⟨

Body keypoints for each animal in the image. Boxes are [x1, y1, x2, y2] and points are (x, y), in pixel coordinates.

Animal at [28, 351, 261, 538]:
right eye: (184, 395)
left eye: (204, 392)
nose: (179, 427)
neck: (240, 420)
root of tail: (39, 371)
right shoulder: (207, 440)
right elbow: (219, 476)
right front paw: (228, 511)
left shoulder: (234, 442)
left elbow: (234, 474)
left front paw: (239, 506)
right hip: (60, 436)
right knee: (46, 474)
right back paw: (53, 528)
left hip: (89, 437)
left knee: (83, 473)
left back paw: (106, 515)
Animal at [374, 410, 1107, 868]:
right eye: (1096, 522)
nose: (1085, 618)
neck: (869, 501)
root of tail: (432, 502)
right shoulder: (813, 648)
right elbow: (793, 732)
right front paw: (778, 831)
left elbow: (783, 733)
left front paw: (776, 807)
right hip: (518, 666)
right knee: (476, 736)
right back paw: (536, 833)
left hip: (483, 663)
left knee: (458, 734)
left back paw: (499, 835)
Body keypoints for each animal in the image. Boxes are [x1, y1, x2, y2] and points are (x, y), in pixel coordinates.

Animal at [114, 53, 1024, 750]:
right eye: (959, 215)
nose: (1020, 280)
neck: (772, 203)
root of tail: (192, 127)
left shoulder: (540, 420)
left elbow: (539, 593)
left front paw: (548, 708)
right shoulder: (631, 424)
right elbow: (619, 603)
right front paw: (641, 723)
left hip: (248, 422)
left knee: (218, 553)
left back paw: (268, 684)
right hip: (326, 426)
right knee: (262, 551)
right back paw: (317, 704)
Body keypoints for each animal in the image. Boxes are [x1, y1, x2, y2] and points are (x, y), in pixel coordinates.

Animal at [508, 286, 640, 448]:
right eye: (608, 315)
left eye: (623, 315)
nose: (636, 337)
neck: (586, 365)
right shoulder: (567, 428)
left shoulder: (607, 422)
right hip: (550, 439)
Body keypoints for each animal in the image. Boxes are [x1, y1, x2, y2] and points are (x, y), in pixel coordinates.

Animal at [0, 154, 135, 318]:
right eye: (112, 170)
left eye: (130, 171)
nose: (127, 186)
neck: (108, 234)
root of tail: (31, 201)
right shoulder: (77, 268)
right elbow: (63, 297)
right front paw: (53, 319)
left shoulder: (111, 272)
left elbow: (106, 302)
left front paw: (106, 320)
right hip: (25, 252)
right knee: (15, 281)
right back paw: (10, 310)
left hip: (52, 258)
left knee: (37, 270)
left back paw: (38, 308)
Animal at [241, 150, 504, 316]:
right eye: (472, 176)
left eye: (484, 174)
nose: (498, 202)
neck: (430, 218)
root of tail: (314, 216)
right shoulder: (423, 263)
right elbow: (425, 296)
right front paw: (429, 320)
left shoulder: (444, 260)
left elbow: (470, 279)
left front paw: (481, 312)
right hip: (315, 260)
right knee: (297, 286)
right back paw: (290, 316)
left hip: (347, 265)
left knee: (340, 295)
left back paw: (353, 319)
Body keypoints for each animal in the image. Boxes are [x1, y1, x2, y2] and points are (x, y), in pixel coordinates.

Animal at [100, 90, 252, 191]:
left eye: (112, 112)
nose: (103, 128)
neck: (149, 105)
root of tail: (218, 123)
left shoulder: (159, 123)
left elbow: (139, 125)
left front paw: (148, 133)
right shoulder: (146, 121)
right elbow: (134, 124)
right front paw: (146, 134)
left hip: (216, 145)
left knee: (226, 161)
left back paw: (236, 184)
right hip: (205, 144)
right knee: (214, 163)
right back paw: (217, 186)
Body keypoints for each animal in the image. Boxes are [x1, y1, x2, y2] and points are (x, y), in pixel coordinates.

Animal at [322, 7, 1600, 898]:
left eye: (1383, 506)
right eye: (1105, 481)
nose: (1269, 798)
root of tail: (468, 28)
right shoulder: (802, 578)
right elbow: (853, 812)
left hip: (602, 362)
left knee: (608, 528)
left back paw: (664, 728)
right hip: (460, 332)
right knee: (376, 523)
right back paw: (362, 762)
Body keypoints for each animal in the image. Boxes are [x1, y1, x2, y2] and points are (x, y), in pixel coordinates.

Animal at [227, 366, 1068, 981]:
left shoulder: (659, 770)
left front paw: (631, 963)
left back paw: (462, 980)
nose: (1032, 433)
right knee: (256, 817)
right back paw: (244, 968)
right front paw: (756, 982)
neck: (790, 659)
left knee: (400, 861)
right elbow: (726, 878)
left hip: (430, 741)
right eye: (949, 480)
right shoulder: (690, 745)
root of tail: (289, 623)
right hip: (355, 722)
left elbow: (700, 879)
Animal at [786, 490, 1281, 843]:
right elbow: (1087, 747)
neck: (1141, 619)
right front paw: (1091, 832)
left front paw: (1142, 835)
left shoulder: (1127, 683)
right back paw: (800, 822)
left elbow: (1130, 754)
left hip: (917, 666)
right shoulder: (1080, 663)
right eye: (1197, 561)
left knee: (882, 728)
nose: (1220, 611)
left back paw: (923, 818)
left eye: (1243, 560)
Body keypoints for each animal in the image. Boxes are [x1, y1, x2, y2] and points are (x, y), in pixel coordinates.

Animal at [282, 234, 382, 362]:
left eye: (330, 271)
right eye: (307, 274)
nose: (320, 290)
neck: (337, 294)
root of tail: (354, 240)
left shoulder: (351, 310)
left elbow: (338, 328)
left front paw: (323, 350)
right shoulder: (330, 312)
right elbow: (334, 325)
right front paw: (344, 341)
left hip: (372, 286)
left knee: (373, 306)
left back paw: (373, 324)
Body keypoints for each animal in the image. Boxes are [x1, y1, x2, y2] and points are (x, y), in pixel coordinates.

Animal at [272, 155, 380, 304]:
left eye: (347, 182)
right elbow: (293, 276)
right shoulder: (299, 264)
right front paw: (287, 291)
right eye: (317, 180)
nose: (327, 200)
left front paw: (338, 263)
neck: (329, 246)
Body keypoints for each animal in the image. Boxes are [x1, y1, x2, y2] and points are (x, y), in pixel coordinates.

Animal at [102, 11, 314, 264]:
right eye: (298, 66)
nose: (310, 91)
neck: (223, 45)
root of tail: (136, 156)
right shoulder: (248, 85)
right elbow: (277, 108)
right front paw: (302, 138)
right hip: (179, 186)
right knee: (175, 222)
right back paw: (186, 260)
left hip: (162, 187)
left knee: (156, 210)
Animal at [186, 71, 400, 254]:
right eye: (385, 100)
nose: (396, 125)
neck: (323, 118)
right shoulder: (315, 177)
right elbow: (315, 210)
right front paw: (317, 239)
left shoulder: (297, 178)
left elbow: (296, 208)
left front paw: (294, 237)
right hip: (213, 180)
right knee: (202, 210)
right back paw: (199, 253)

⟩

(TASK DIRECTIONS) Each line of the listing needs to be transcribed exactly.

(OUTPUT FOR THIS TASK)
Body keypoints for each animal in the image. Boxes are [x1, y1, x2, y2] and points are (x, y), in pixel coordinates.

Animal at [28, 351, 261, 538]:
right eye: (184, 395)
left eye: (204, 392)
nose: (179, 427)
neck: (240, 420)
root of tail: (39, 371)
right shoulder: (207, 440)
right elbow: (219, 476)
right front paw: (228, 511)
left shoulder: (234, 442)
left elbow: (234, 474)
left front paw: (239, 506)
right hip: (60, 436)
right knee: (46, 474)
right back paw: (53, 528)
left hip: (89, 437)
left knee: (83, 473)
left back paw: (106, 515)
Animal at [374, 410, 1107, 868]:
right eye: (1096, 522)
nose: (1085, 618)
neck: (869, 501)
root of tail: (432, 502)
right shoulder: (813, 648)
right elbow: (793, 732)
right front paw: (778, 831)
left elbow: (783, 733)
left front paw: (776, 807)
right hip: (518, 666)
right knee: (476, 736)
right back paw: (536, 833)
left hip: (483, 663)
left knee: (458, 734)
left back paw: (499, 835)
Body keypoints for each animal in the image. Boxes are [x1, y1, x2, y2] and points are (x, y), in pixel coordinates.

Animal at [114, 53, 1024, 750]:
right eye: (959, 215)
nose: (1020, 280)
neck: (772, 203)
root of tail: (192, 127)
left shoulder: (540, 420)
left elbow: (539, 593)
left front paw: (548, 708)
right shoulder: (631, 424)
right elbow: (619, 603)
right front paw: (641, 723)
left hip: (248, 422)
left knee: (218, 553)
left back paw: (268, 684)
right hip: (326, 426)
right knee: (262, 551)
right back paw: (317, 704)
Body keypoints for each animal in the image. Boxes are [x1, y1, x2, y2] and points are (x, y), in pixel coordinates.

Animal at [508, 286, 640, 448]:
right eye: (608, 315)
left eye: (623, 315)
nose: (636, 337)
neck: (586, 365)
right shoulder: (567, 428)
left shoulder: (607, 422)
right hip: (550, 439)
Body keypoints for each animal in the image. Boxes are [x1, y1, x2, y2] and points are (x, y), in pixel coordinates.

Animal at [0, 154, 135, 318]:
right eye: (112, 170)
left eye: (130, 171)
nose: (127, 186)
neck: (108, 234)
root of tail: (31, 201)
right shoulder: (77, 268)
right elbow: (63, 297)
right front paw: (53, 319)
left shoulder: (111, 272)
left elbow: (106, 302)
left front paw: (106, 320)
right hip: (25, 252)
right knee: (15, 281)
right back paw: (10, 310)
left hip: (52, 258)
left knee: (37, 270)
left back paw: (38, 308)
Animal at [241, 150, 504, 316]:
right eye: (472, 176)
left eye: (484, 174)
nose: (498, 202)
neck: (430, 218)
root of tail: (314, 216)
right shoulder: (423, 263)
right elbow: (425, 296)
right front paw: (429, 320)
left shoulder: (444, 260)
left elbow: (470, 279)
left front paw: (481, 312)
right hip: (315, 260)
right knee: (297, 286)
right back paw: (290, 316)
left hip: (347, 265)
left knee: (340, 295)
left back paw: (353, 319)
Body keypoints for each animal in the image. Boxes are [x1, y1, x2, y2] and points are (x, y), in pixel coordinates.

Animal at [100, 90, 252, 191]:
left eye: (112, 112)
nose: (103, 128)
neck: (149, 105)
root of tail: (218, 123)
left shoulder: (159, 123)
left elbow: (139, 125)
left front paw: (148, 133)
right shoulder: (146, 121)
right elbow: (134, 124)
right front paw: (146, 134)
left hip: (216, 145)
left knee: (226, 161)
left back paw: (236, 184)
right hip: (205, 144)
right knee: (214, 163)
right back paw: (217, 186)
Body keypoints for each animal in the image. Boxes are [x1, y1, x2, y2] and points are (x, y), in pixel coordinates.

Animal at [322, 7, 1600, 898]:
left eye: (1383, 506)
right eye: (1105, 481)
nose: (1269, 798)
root of tail: (468, 28)
right shoulder: (802, 578)
right elbow: (853, 812)
left hip: (602, 362)
left knee: (608, 528)
left back paw: (664, 728)
right hip: (460, 332)
right knee: (376, 523)
right back paw: (362, 762)
Body keypoints for each animal in the image. Boxes are [x1, y1, x2, y2] and points are (x, y), in pixel coordinates.

Animal at [227, 366, 1068, 981]:
left shoulder: (659, 770)
left front paw: (631, 963)
left back paw: (462, 980)
nose: (1032, 433)
right knee: (256, 817)
right back paw: (244, 968)
right front paw: (756, 982)
neck: (790, 659)
left knee: (400, 861)
right elbow: (726, 878)
left hip: (430, 741)
right eye: (949, 480)
right shoulder: (690, 745)
root of tail: (289, 623)
right hip: (355, 722)
left elbow: (700, 879)
Animal at [786, 490, 1281, 843]:
right elbow: (1087, 747)
neck: (1141, 619)
right front paw: (1091, 832)
left front paw: (1142, 835)
left shoulder: (1127, 683)
right back paw: (800, 822)
left elbow: (1130, 754)
left hip: (917, 666)
right shoulder: (1080, 663)
right eye: (1197, 561)
left knee: (882, 728)
nose: (1220, 611)
left back paw: (923, 818)
left eye: (1243, 560)
Body keypoints for each animal in the image. Boxes are [x1, y1, x2, y2] and points are (x, y), in pixel coordinates.

Animal at [282, 234, 382, 362]:
left eye: (330, 271)
right eye: (307, 274)
nose: (320, 290)
neck: (337, 294)
root of tail: (354, 240)
left shoulder: (351, 310)
left elbow: (338, 328)
left front paw: (323, 350)
right shoulder: (330, 312)
right elbow: (334, 325)
right front paw: (344, 341)
left hip: (372, 286)
left knee: (373, 306)
left back paw: (373, 324)
Body keypoints for each animal in the image. Boxes are [x1, y1, x2, y2] and points are (x, y), in pixel coordinates.

Animal at [272, 155, 380, 304]:
left eye: (347, 182)
right elbow: (293, 276)
right shoulder: (299, 264)
right front paw: (287, 291)
right eye: (317, 180)
nose: (327, 200)
left front paw: (338, 263)
neck: (329, 246)
Body keypoints for each animal in the image. Boxes are [x1, y1, x2, y2] and points are (x, y), in pixel coordinates.

Animal at [102, 11, 314, 264]:
right eye: (298, 66)
nose: (310, 91)
neck: (223, 45)
root of tail: (136, 156)
right shoulder: (248, 85)
right elbow: (277, 108)
right front paw: (302, 138)
right hip: (179, 186)
right knee: (175, 222)
right back paw: (186, 260)
left hip: (162, 187)
left knee: (156, 210)
Animal at [186, 71, 400, 254]:
right eye: (385, 100)
nose: (396, 125)
neck: (323, 118)
right shoulder: (315, 177)
right elbow: (315, 210)
right front paw: (317, 239)
left shoulder: (297, 178)
left elbow: (296, 208)
left front paw: (294, 237)
right hip: (213, 180)
right knee: (202, 210)
right back paw: (199, 253)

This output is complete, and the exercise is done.